I thought, "Time to turn the tables, kitty." I said, "You are acutely aware of your physical attractions. It's too bad you view them mostly as a useful weapon in a game of conquest. I think it's time you realized that attitude will always impede you from achieving true emotional intimacy."

Her nostrils flared and she frowned. In an aggressive tone she asked, "What the hell do you know about my level of intimacy?"

I nodded. "Not nearly enough, yet. So let's quit the seduction games and get to work, shall we?"

She didn't surrender. "Christ, you are one cold bitch. And you've got the brass balls to lecture ME about intimacy issues? When's the last time you had a good fuck?"

I didn't flinch. "With whom, a man or a woman?" She widened her eyes. I nodded. "Yes, it does take one to know one, doesn't it? Now, let's pick up the story of your adolescence. Tell me about your life with your mother after your father died. What sort of accident was he in? Why did you say your mother killed him? That was clearly a severe trauma and I need to know more about it."

Her smile faded and she glanced down to the left. I cut her off. "No lies, please. I looked up the police reports on his arrest for assaulting your mother and his accident, so I'm armed to detect falsehood. Anyway, I think I've earned a bit of trust from you."

Again, her nostrils flared. "If you know so goddamn much what's left for me to tell you?"

"You need to tell me in your own words your interpretation of the events and how they made you feel then and how they make you feel now. If you think I'm being intrusive, well, that's what therapy has to be in order to do you any good."

She gave the seduction one last try. She switched to the All American Girl, bright-eyed and sincere, and reached for my hand. "But I thought you were my friend."

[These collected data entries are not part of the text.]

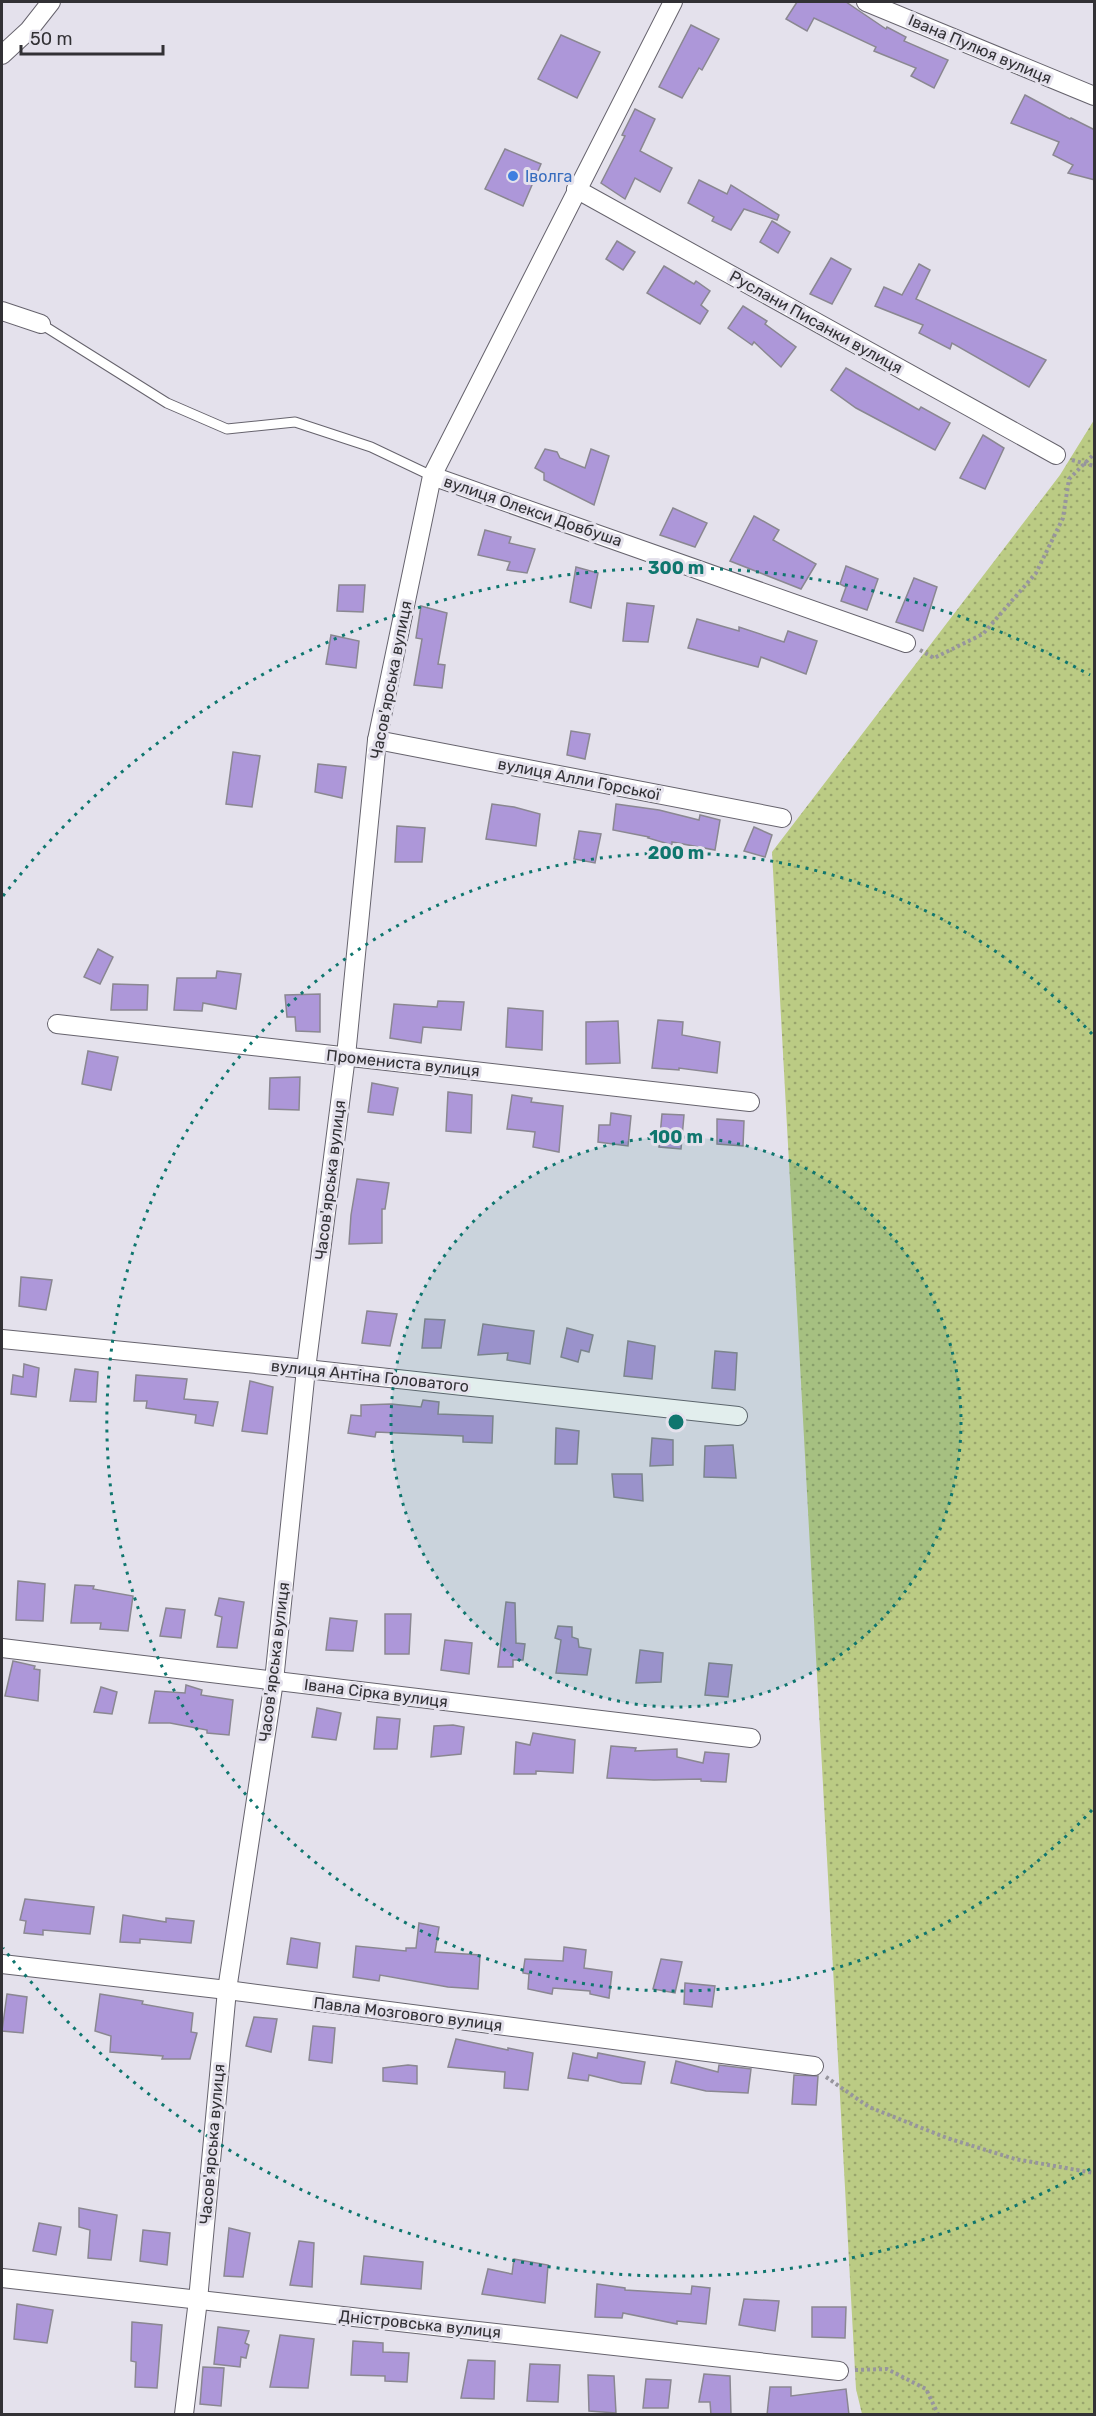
<svg xmlns="http://www.w3.org/2000/svg" width="1096" height="2416" font-family="Rubik,sans-serif">
<defs>
<pattern id="grass-dots" width="8" height="8" patternUnits="userSpaceOnUse" patternTransform="scale(1.5)"><rect width="8" height="8" fill="#bbcb84"/><path d="M2 2h.1M6 6h.1" fill="none" stroke="#99a56d" stroke-width="1.8" stroke-linecap="round"/></pattern>
</defs>
<rect width="100%" height="100%" fill="#e4e1ec"/>
<polygon fill="url(#grass-dots)" points="1094,420 1094,2414 862,2414 856,2389 772,852 1060,475"/>
<g fill="#ad97d9" stroke="#8a8791" stroke-width="1.5">
<polygon points="797,2 846,2 886,29 887,27 906,37 904,41 948,60 934,88 911,76 916,68 874,51 876,47 814,18 807,31 786,19"/>
<polygon points="691,25 719,39 702,70 699,68 682,98 659,87"/>
<polygon points="561,35 600,52 577,98 538,79"/>
<polygon points="1025,95 1070,119 1071,118 1095,130 1095,180 1068,173 1073,165 1053,155 1059,142 1011,123"/>
<polygon points="635,109 655,119 640,151 672,168 660,192 635,178 625,199 601,183 625,136 622,135"/>
<polygon points="505,149 541,164 523,206 485,189"/>
<polygon points="699,180 727,194 731,185 779,215 777,220 744,209 731,230 712,221 714,217 688,203"/>
<polygon points="772,221 790,232 778,253 760,242"/>
<polygon points="617,241 635,252 623,270 606,259"/>
<polygon points="831,258 851,269 832,304 810,294"/>
<polygon points="919,264 930,270 916,299 1046,360 1029,387 952,343 950,349 919,333 923,325 875,306 884,287 902,295"/>
<polygon points="664,266 694,284 696,281 710,291 701,305 708,311 700,324 647,293"/>
<polygon points="743,306 767,321 765,324 796,347 781,367 754,342 752,345 728,328"/>
<polygon points="846,368 919,410 921,407 950,423 935,450 856,408 831,390"/>
<polygon points="983,435 1004,448 985,489 960,478"/>
<polygon points="545,449 557,452 560,458 585,468 591,449 609,456 594,505 544,480 544,473 535,468"/>
<polygon points="673,508 707,523 695,547 660,535"/>
<polygon points="754,516 779,530 773,540 816,564 801,589 730,561"/>
<polygon points="485,530 511,537 509,543 535,549 527,573 507,570 510,562 478,555"/>
<polygon points="846,566 878,579 867,610 841,601 846,587 840,584"/>
<polygon points="576,567 598,573 591,608 570,602"/>
<polygon points="914,578 937,587 923,631 896,622"/>
<polygon points="339,585 365,585 363,612 337,611"/>
<polygon points="627,603 654,606 648,642 623,641"/>
<polygon points="421,606 447,613 438,664 445,665 442,688 414,685 422,639 416,638"/>
<polygon points="697,619 739,631 739,627 784,642 788,631 817,641 806,674 761,657 758,667 688,648"/>
<polygon points="331,635 359,641 356,668 326,664"/>
<polygon points="571,731 590,734 585,759 567,755"/>
<polygon points="233,752 260,756 252,807 226,804"/>
<polygon points="318,764 346,767 342,798 315,792"/>
<polygon points="492,804 514,807 540,814 536,846 486,839"/>
<polygon points="616,804 659,810 699,820 700,815 720,820 715,850 672,842 672,845 648,838 649,837 613,830"/>
<polygon points="397,826 425,828 422,862 395,862"/>
<polygon points="754,827 772,835 765,857 744,851"/>
<polygon points="579,831 601,834 595,863 574,859"/>
<polygon points="98,949 113,957 100,984 84,977"/>
<polygon points="217,971 241,974 236,1009 203,1003 202,1011 174,1010 177,978 216,978"/>
<polygon points="113,984 148,985 147,1010 111,1010"/>
<polygon points="320,994 320,1032 296,1031 295,1017 287,1017 285,995"/>
<polygon points="438,1001 464,1002 461,1030 423,1027 421,1043 390,1038 394,1004 437,1007"/>
<polygon points="508,1008 543,1011 542,1050 506,1047"/>
<polygon points="658,1020 683,1022 682,1035 720,1042 717,1073 679,1068 679,1070 652,1068"/>
<polygon points="618,1021 620,1063 586,1064 586,1022"/>
<polygon points="88,1051 118,1057 111,1090 82,1084"/>
<polygon points="300,1077 299,1110 269,1109 270,1078"/>
<polygon points="372,1083 398,1088 393,1115 368,1112"/>
<polygon points="448,1092 472,1095 471,1133 446,1131"/>
<polygon points="512,1095 532,1098 531,1102 563,1106 559,1152 533,1147 535,1132 507,1129"/>
<polygon points="611,1113 631,1116 628,1146 598,1142 599,1125 610,1125"/>
<polygon points="662,1114 684,1115 681,1149 659,1147"/>
<polygon points="717,1119 744,1121 743,1146 717,1144"/>
<polygon points="357,1179 389,1183 385,1209 382,1209 382,1243 349,1244 351,1215"/>
<polygon points="21,1277 52,1280 46,1310 19,1306"/>
<polygon points="367,1311 397,1314 390,1346 362,1343"/>
<polygon points="425,1319 445,1320 441,1348 422,1348"/>
<polygon points="483,1324 534,1331 530,1364 507,1360 508,1353 478,1355"/>
<polygon points="567,1328 593,1335 589,1352 581,1350 578,1362 561,1357"/>
<polygon points="628,1341 655,1346 652,1379 624,1376"/>
<polygon points="715,1351 737,1353 735,1390 712,1388"/>
<polygon points="24,1364 39,1368 36,1397 11,1394 13,1375 23,1377"/>
<polygon points="75,1369 98,1372 96,1402 70,1401"/>
<polygon points="136,1375 187,1379 184,1399 218,1402 213,1426 195,1423 196,1415 146,1408 147,1401 134,1401"/>
<polygon points="250,1381 273,1387 267,1434 242,1431"/>
<polygon points="423,1400 439,1402 438,1414 493,1416 492,1443 463,1442 463,1436 376,1432 375,1437 348,1433 351,1415 361,1416 361,1405 391,1404 421,1407"/>
<polygon points="556,1428 579,1431 577,1464 555,1464"/>
<polygon points="652,1438 673,1440 673,1465 650,1466"/>
<polygon points="733,1445 736,1478 704,1477 705,1446"/>
<polygon points="612,1474 642,1474 643,1501 614,1497"/>
<polygon points="18,1581 45,1584 43,1621 16,1620"/>
<polygon points="75,1585 94,1586 93,1589 133,1596 128,1631 100,1629 101,1623 71,1623"/>
<polygon points="219,1598 244,1602 237,1648 217,1647 222,1617 215,1615"/>
<polygon points="506,1602 515,1603 516,1643 525,1644 523,1660 513,1660 513,1667 498,1667"/>
<polygon points="166,1608 185,1610 181,1638 160,1636"/>
<polygon points="385,1614 411,1614 409,1654 385,1654"/>
<polygon points="330,1618 357,1621 353,1651 326,1650"/>
<polygon points="558,1626 572,1627 572,1637 578,1639 579,1647 591,1649 587,1675 556,1673 561,1640 555,1638"/>
<polygon points="445,1640 472,1643 469,1674 441,1670"/>
<polygon points="640,1650 663,1653 661,1682 636,1683"/>
<polygon points="13,1661 35,1666 34,1669 40,1670 38,1701 5,1696"/>
<polygon points="709,1663 732,1665 728,1697 705,1695"/>
<polygon points="186,1685 202,1690 201,1695 233,1700 229,1735 207,1733 207,1730 170,1723 149,1723 155,1691 185,1693"/>
<polygon points="101,1687 117,1692 112,1714 94,1712"/>
<polygon points="317,1708 341,1713 336,1740 312,1737"/>
<polygon points="377,1717 400,1719 397,1749 374,1749"/>
<polygon points="453,1725 464,1727 461,1754 431,1757 434,1726"/>
<polygon points="533,1733 575,1740 573,1773 536,1771 536,1774 514,1774 516,1742 530,1745"/>
<polygon points="611,1746 636,1748 635,1751 677,1749 677,1757 703,1763 705,1752 729,1754 726,1782 701,1781 701,1779 654,1780 607,1778"/>
<polygon points="25,1899 94,1907 90,1934 43,1930 43,1935 24,1933 26,1921 20,1920"/>
<polygon points="123,1915 166,1922 166,1918 194,1921 191,1943 140,1939 140,1943 120,1942"/>
<polygon points="419,1923 439,1927 435,1952 480,1955 478,1989 448,1987 380,1975 379,1981 353,1977 356,1946 406,1951 406,1948 416,1948"/>
<polygon points="291,1938 320,1943 317,1968 287,1964"/>
<polygon points="564,1947 586,1950 584,1968 612,1972 609,1998 590,1994 590,1991 553,1988 552,1994 528,1989 529,1974 523,1973 525,1959 563,1961"/>
<polygon points="661,1959 682,1962 675,1993 653,1989"/>
<polygon points="685,1983 715,1986 712,2007 684,2004"/>
<polygon points="7,1994 27,1997 23,2033 2,2031"/>
<polygon points="100,1994 143,2001 142,2004 193,2013 191,2032 197,2033 190,2059 162,2059 163,2056 110,2052 111,2036 95,2031"/>
<polygon points="254,2017 277,2019 271,2052 246,2046"/>
<polygon points="313,2026 335,2028 332,2063 309,2060"/>
<polygon points="456,2039 508,2050 508,2048 533,2053 528,2090 504,2088 505,2072 448,2067"/>
<polygon points="573,2053 597,2058 598,2053 645,2062 641,2084 622,2083 589,2075 588,2081 568,2078"/>
<polygon points="676,2061 718,2072 719,2065 751,2069 748,2093 706,2091 671,2083"/>
<polygon points="408,2065 417,2066 417,2084 383,2081 383,2068"/>
<polygon points="794,2075 818,2076 816,2105 792,2104"/>
<polygon points="79,2208 117,2215 111,2260 88,2258 90,2230 79,2227"/>
<polygon points="39,2223 61,2227 56,2255 33,2251"/>
<polygon points="229,2228 250,2233 243,2277 224,2276"/>
<polygon points="143,2230 170,2233 167,2265 140,2261"/>
<polygon points="299,2241 314,2243 312,2287 290,2285"/>
<polygon points="364,2256 423,2262 421,2289 361,2284"/>
<polygon points="514,2259 548,2265 545,2303 482,2294 488,2269 512,2274"/>
<polygon points="597,2284 625,2288 625,2290 691,2294 692,2286 710,2288 706,2324 677,2321 677,2324 623,2313 622,2318 595,2317"/>
<polygon points="744,2299 779,2301 775,2331 739,2325"/>
<polygon points="17,2304 53,2310 47,2343 14,2339"/>
<polygon points="812,2307 846,2307 845,2338 812,2337"/>
<polygon points="132,2322 162,2325 157,2388 135,2387 136,2362 131,2361"/>
<polygon points="218,2327 249,2331 245,2343 249,2345 246,2358 241,2357 240,2367 214,2364"/>
<polygon points="280,2335 314,2339 308,2388 270,2387"/>
<polygon points="353,2341 383,2343 383,2352 409,2353 407,2382 385,2381 385,2376 351,2375"/>
<polygon points="468,2360 495,2361 494,2399 461,2398"/>
<polygon points="530,2364 560,2365 558,2402 527,2401"/>
<polygon points="203,2367 224,2368 221,2406 200,2404"/>
<polygon points="704,2374 730,2376 731,2415 711,2415 710,2402 699,2402"/>
<polygon points="588,2375 614,2376 616,2413 589,2411"/>
<polygon points="646,2379 671,2380 668,2408 643,2408"/>
<polygon points="770,2387 791,2387 791,2396 846,2389 849,2415 767,2415"/>
</g>
<g fill="none" stroke-linecap="round" stroke-linejoin="round">
<g stroke="#66636d" stroke-width="11">
<polyline id="lane" points="41,324 167,403 227,429 295,422 371,447 432,476"/>
</g>
<g stroke="#66636d" stroke-width="20">
<g id="street">
<polyline points="866,2 1094,96"/>
<polyline points="2,55 29,30 51,2"/>
<polyline points="576,189 1056,455"/>
<polyline points="2,311 41,324"/>
<polyline points="432,476 906,643"/>
<polyline points="377,740 782,818"/>
<polyline points="57,1024 750,1102"/>
<polyline points="2,1339 306,1369 738,1416"/>
<polyline points="2,1648 751,1738"/>
<polyline points="2,1964 227,1990 814,2066"/>
<polyline points="2,2278 839,2371"/>
<polyline points="184,2414 198,2300 227,1990 274,1681 306,1369 346,1056 377,740 432,476 673,2"/>
</g>
</g>
<g stroke="#97959d" stroke-width="4" stroke-dasharray="3 3" stroke-linecap="butt">
<polyline points="1072,460 1094,466"/>
<polyline points="920,650 934,658 983,634 1036,573 1063,518 1069,479 1094,454"/>
<polyline points="826,2077 869,2107 947,2138 1015,2159 1094,2173"/>
<polyline points="855,2370 887,2369 926,2389 938,2414"/>
</g>
<use href="#lane" stroke="#fff" stroke-width="9"/>
<use href="#street" stroke="#fff" stroke-width="18"/>
</g>
<circle cx="676" cy="1422" r="285" fill="#0f766e" fill-opacity=".12"/>
<g fill="none" stroke="#0f766e" stroke-width="3" stroke-dasharray="3 6">
<circle cx="676" cy="1422" r="285"/>
<path d="M1092 1810A569 569 0 1 1 1092 1034"/>
<path d="M1090 2169A854 854 0 0 1 3 1948M3 896A854 854 0 0 1 1090 675"/>
</g>
<circle fill="#3f7fe0" stroke="#e4e1ec" stroke-width="2" cx="513" cy="176" r="6"/>
<g text-anchor="middle" dominant-baseline="central" stroke-width="6" stroke-linejoin="round" paint-order="stroke">
<g font-size="16" fill="#323135" stroke="#e4e1ec">
<text transform="translate(980 49) rotate(23)">Івана Пулюя вулиця</text>
<text transform="translate(816 322) rotate(29)">Руслани Писанки вулиця</text>
<text transform="translate(533 511) rotate(19)">вулиця Олекси Довбуша</text>
<text transform="translate(391 680) rotate(-79)">Часов'ярська вулиця</text>
<text transform="translate(579 779) rotate(11)">вулиця Алли Горської</text>
<text transform="translate(403 1063) rotate(6)">Промениста вулиця</text>
<text transform="translate(330 1180) rotate(-83)">Часов'ярська вулиця</text>
<text transform="translate(370 1376) rotate(6)">вулиця Антіна Головатого</text>
<text transform="translate(274 1662) rotate(-83)">Часов'ярська вулиця</text>
<text transform="translate(376 1693) rotate(7)">Івана Сірка вулиця</text>
<text transform="translate(408 2014) rotate(7)">Павла Мозгового вулиця</text>
<text transform="translate(212 2144) rotate(-85)">Часов'ярська вулиця</text>
<text transform="translate(420 2324) rotate(6)">Дністровська вулиця</text>
</g>
<g font-size="16" fill="#366cbe" stroke="#e4e1ec" text-anchor="start">
<text x="525" y="176">Іволга</text>
</g>
</g>
<circle cx="676" cy="1422" r="9" fill="#0f766e" stroke="#e4e1ec" stroke-width="3"/>
<g font-size="18" text-anchor="middle" font-weight="bold" fill="#0f766e" stroke="#e4e1ec" stroke-width="6" stroke-linejoin="round" paint-order="stroke">
<text x="676" y="574">300 m</text>
<text x="676" y="859">200 m</text>
<text x="676" y="1143">100 m</text>
</g>
<rect width="1096" height="2416" fill="none" stroke="#323135" stroke-width="6"/>
<path d="M21 45v9h142v-9" fill="none" stroke="#323135" stroke-width="3"/>
<text x="30" y="45" font-size="18" fill="#323135" stroke="#e4e1ec" stroke-width="4.5" paint-order="stroke">50 m</text>
</svg>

I didn't take the proffered hand. "I'm not your friend and I'm not going to be your lover. I'm your doctor and I'm trying very hard to help you. Please understand that and stop play-acting. Answer my questions."

Her shoulders drooped and the smile fell from her lips. She looked down and reached into her purse for a cigarette. Her hands shook as she lit it and expelled the smoke. "I read those reports too. After I turned eighteen. The cop who wrote up the one about the assault gave both versions, Momma's and Daddy's. But once they got Daddy back to the station, he agreed to not fight the charges if they left me out of it. He offered to make a deal. He'd plead guilty but get a suspended sentence so it'd be kept quiet and he wouldn't lose his job. He would move out of the house and let Momma have a divorce on the grounds of mental cruelty."

She paused. I had to prompt her to resume. "Under the circumstances, that sounds reasonable. Did the officer agree?"

She shook her head. "You read the report so you know he couldn't. That was up to the district attorney's office and Momma would have to agree to it. Good damn luck with that."